The defendant claims that despite plaintiff's 90-day extension, summary judgment is still warranted. The defendant argues that plaintiff is not entitled to the benefit of §52-190a(b) because plaintiff did not seek an extension for the purpose of making reasonable inquiry to determine whether there were grounds for a good faith belief that there had been negligence in the care or treatment of plaintiff, but rather to determine whether an independent action against defendant was necessary.
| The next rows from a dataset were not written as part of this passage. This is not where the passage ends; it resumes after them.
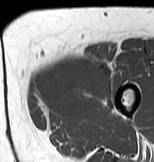
MRI of an extremity soft-tissue mass, one axial slice. Position 20 of 83 along the scan axis. MR volume resampled by the dataset authors to the PET/CT grid (not the native acquisition matrix). 3.27 mm slice thickness. 154 × 162 image matrix, field of view 150 × 158 mm. Female patient. From the clinical record (not read from this slice): histological type: myxofibrosarcoma; grade: intermediate; site of the primary tumour: left thigh.
Outlined on this slice (expert contour drawn on MRI and transferred to this co-registered scan by the dataset authors):
- gross tumour volume including surrounding oedema: bounding box [x1, y1, x2, y2] px = [31, 54, 113, 122]
- gross tumour volume (mass): [35, 57, 111, 122]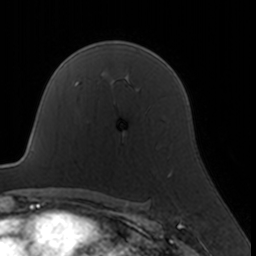
Breast MRI, one axial slice; slice 113 of 160 in the series (ordered by position); cropped to one breast; dynamic contrast-enhanced series, time point 2 of 7 at this slice position (early post-contrast); 3 T; TE 1.7 ms, TR 4 ms; 256 × 256 image matrix, field of view 160 × 160 mm. Female patient.
Annotated regions visible in this slice (semi-automatically segmented with operator editing):
- enhancing-tissue mask used for the functional tumour volume (all voxels passing the contrast-enhancement thresholds inside the analysis volume; usually the tumour): bounding box [x1, y1, x2, y2] px = [123, 132, 172, 175]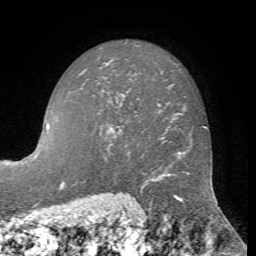
Breast MRI, one axial slice; position 49 of 72 along the scan axis; cropped to one breast; dynamic contrast-enhanced series, time point 2 of 7 at this slice position (early post-contrast); 1.5 T; TE 4.2 ms, TR 8.7 ms; 256 × 256 image matrix, field of view 180 × 180 mm. Female patient.
Structures marked on this image (semi-automatically segmented with operator editing):
- enhancing-tissue mask used for the functional tumour volume (all voxels passing the contrast-enhancement thresholds inside the analysis volume; usually the tumour): box from (x=107, y=127) to (x=113, y=132) px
General Statutes § 52-190a(b) provides that "[u]pon petition to the clerk of the court where the action will be filed, an automatic ninety-day extension of the statute of limitations shall be granted to allow the reasonable inquiry required by subsection (a) of this section." Subsection (a) requires a plaintiff bringing an action alleging that injury or death resulted from the negligence or treatment of a health care provider to make "a reasonable inquiry as permitted by the circumstances to determine that there are grounds for a good faith belief that there has been negligence in the care or treatment of the claimant." The issue of whether the court can revoke the 90-day extension granted by the clerk's office when it is later found that such extension was granted for purposes other than making a reasonable inquiry has not been addressed by the CT Page 9880 Supreme or Appellate Court. However, in Burton v. West HartfordObstetrics Gynecology, 8 CSCR 300, 301 (March 2, 1993, Allen, J.), a defendant argued that the statute of limitations should not be tolled pursuant to § 52-190a(b) because the plaintiff had already made the reasonable inquiry required by subsection (a) of the statute. Rejecting defendant's claim that the clerk allowed the extra 90 days without questioning whether plaintiff needed the extra time, that court found that the clerk would not have had the authority to make such an inquiry. Id. This court adopts that analysis and concludes the statute of limitations is tolled in accordance with the § 52-190a(b), as the petition was filed prior to the running of the statute of limitation. Thus, the 90-day extension was automatically granted by the clerk's office and has been relied upon by plaintiff for over a year and the motion for summary judgment is therefore denied.

So Ordered.

Dated at Stamford, Connecticut, this 27th day of September, 1994.